So I woke up this morning with a smile again. J not wanting me is the beginning of me trying to understand and start wanting myself. I have seen myself in nostalgia, questioned my sanity, including asking myself if I were toxic and narcissistic, and how can I change if that is the case? Through and through, a lingering thought: “If you died trying for something important, then you have both honour and courage…, you should hope for courage and try for honour…, and pray that the people telling you what to do have some (honour and courage) too.”
As I am seated here, my balcony, trying to replace lingering feelings of uncertainty, I am beginning to have courage to trust myself again, by not questioning my abilities, by realising that though I refuse to forgive a certain group of people – I have forgiven others who’ve wronged me. Therefore this has nothing to do with my anger or disappointment as much as it has to do with principles. Sigh! Sanctimonious idiot, I truly am – but that is way better than abusive.
I am beginning to realise that the only person I need to forgive is myself as I repeated the same mistake of falling for someone showing same character traits. And thus hold myself accountable for trusting a stranger – but then, isn’t falling in love that? Not fighting fear but surrendering? On sixth of May I sat thinking, ain’t I a lucky sod? I have such a lovely man! While he was meeting with this communications coach/business advisor A, and taking time to figure-out how to breakup with me! You see, he kept referring to L and himself as a separation and never a break up – I always wondered why? I was so naïve. I was working against my own well-being by trusting a covert narcissist. Thinking him to be “my human”/“my Ferdinand the Bull”. Delusional. I forgot my well-being. How could I? And there it is – me being hard on myself. So truly, J not wanting me is the beginning of me wanting myself.
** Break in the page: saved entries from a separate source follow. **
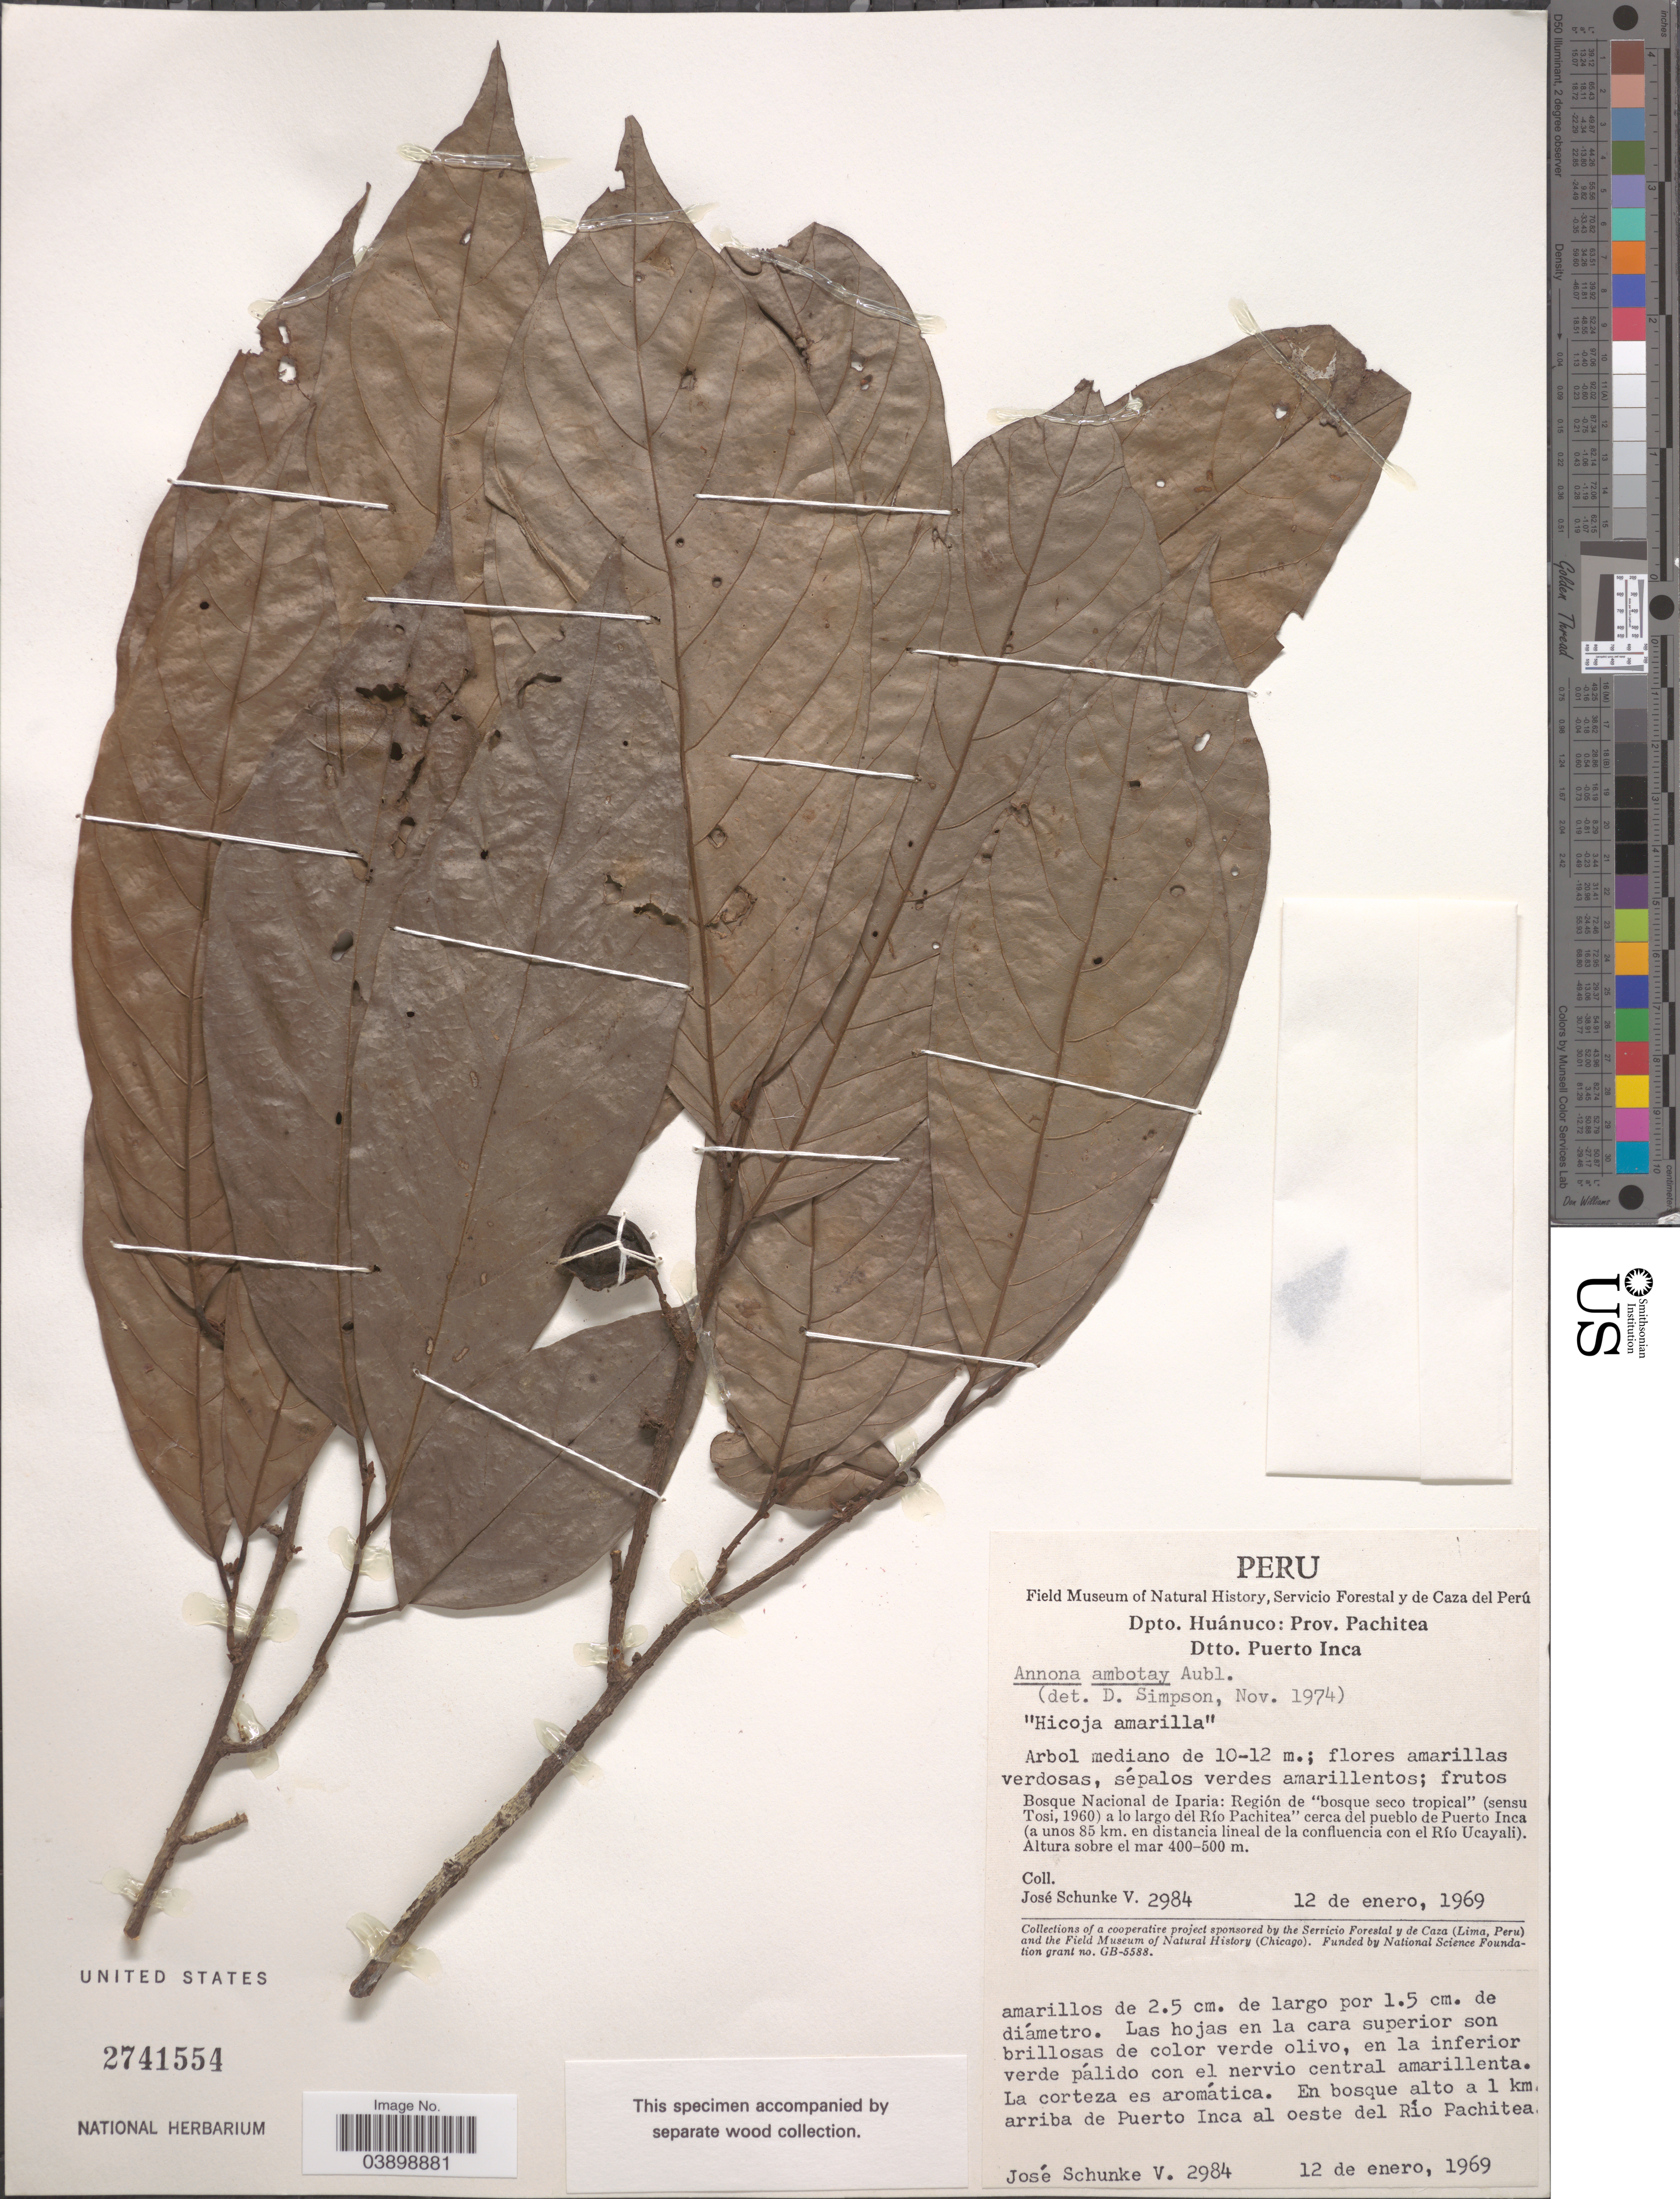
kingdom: Plantae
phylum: Tracheophyta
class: Magnoliopsida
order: Magnoliales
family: Annonaceae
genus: Annona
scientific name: Annona ambotay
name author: Aubl.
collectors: J. Schunke Vigo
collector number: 2984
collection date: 1969-01-12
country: Peru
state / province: Huánuco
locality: Dpto. Huánuco: Prov. Pachitea. Dtto. Puerto Inca. Bosque Nacional de Iparia: Región de 'bosque seco tropical' (sensu Tosi, 1960) a lo largo del Río Pachitea' cerca del pueblo del Puerto Inca (a unos 85 km. en distancia lineal de la confluencia con el Río Ucayali). En bosque alto a 1 km arriba de Puerto Inca al oeste del Río Pachitea.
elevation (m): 400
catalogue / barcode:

Thus when time came, I didn’t fight for staying, I didn’t look up, I didn’t talk, I just quietly and quickly packed my bags and left. He came into the room couple of times, but I refused to look at him, I refused to look into his eyes, cause I knew I’d not master the strength to leave then. I had Joni Mitchell’s Both Sides Now on full blast – my headphones were vibrating but I didn’t care… cause deep inside something said – run! This is your chance, run! I wanted to escape.
My mind knew I had to stay far from him and his toxic connections, but it took my heart some time to catch up to reality. I showed strength at a time when I was the weakest – I don’t know where it came from, but courage, honour, honesty gave me strength to not look at him and leave. No wonder to J and Hannes, courage, honour, honesty in a woman is “radical”, “egotistical”, “selfish”. That’s on them. That’s on him. His Karma. His life. His constellation of social connections. I just need to forgive myself for putting myself through all this despite red-flags waving at my face since December!
After all, if we never try to change our mindsets (axioms) we will never truly know happiness and thus, success. So it’s truly time. It’s time to be brave and cultivate some positivity back into my life.
So, on a positive vibe – I’m looking forward to having brunch with my friends in Winterthur. Some people bring so much joy to our lives with their honesty, sincerity and kindness, that it is almost impossible not to feel giddy and love them back. That’s how I feel about my closest people. About my constellation of closest friends. I think I am a sucker for people who are kind, intelligent, courageous, sharp, and honourable. I want them around me for I subconsciously look up to them. No matter their age. Most men like J and Hannes will call them radical, yet these are my people – they work hard to do the right thing. My close circle of friends. Reminds me everyday how much their love, maturity, kindness and support mean to me. How grateful I feel to have them in my life.
My closet friends have courage to do what they love doing, kindness to not deliberately hurt others, and discipline to act out of honour and honesty. It truly reminds me of Michael [narrating his essay] in the movie – Blind Side: “Courage is a hard thing to figure. You can have courage based on any dumb idea or mistake, but you’re not supposed to question …[people who make] the rules. Maybe they know best, maybe they don’t. It all depends on who you are, where you come from (…). That’s why courage is tricky. Should you always do what others tell you to do? Sometimes you might not even know why you are doing something – I mean, any fool can have courage. But honour, that’s the real reason you either do something or you don’t. It’s who you are and maybe who you want to be. If you died trying for something important, then you have both honour and courage. And that’s pretty good. I think that’s what the writer was saying. That you should hope for courage and try for honour. And maybe even pray that the people telling you what to do, have some too.”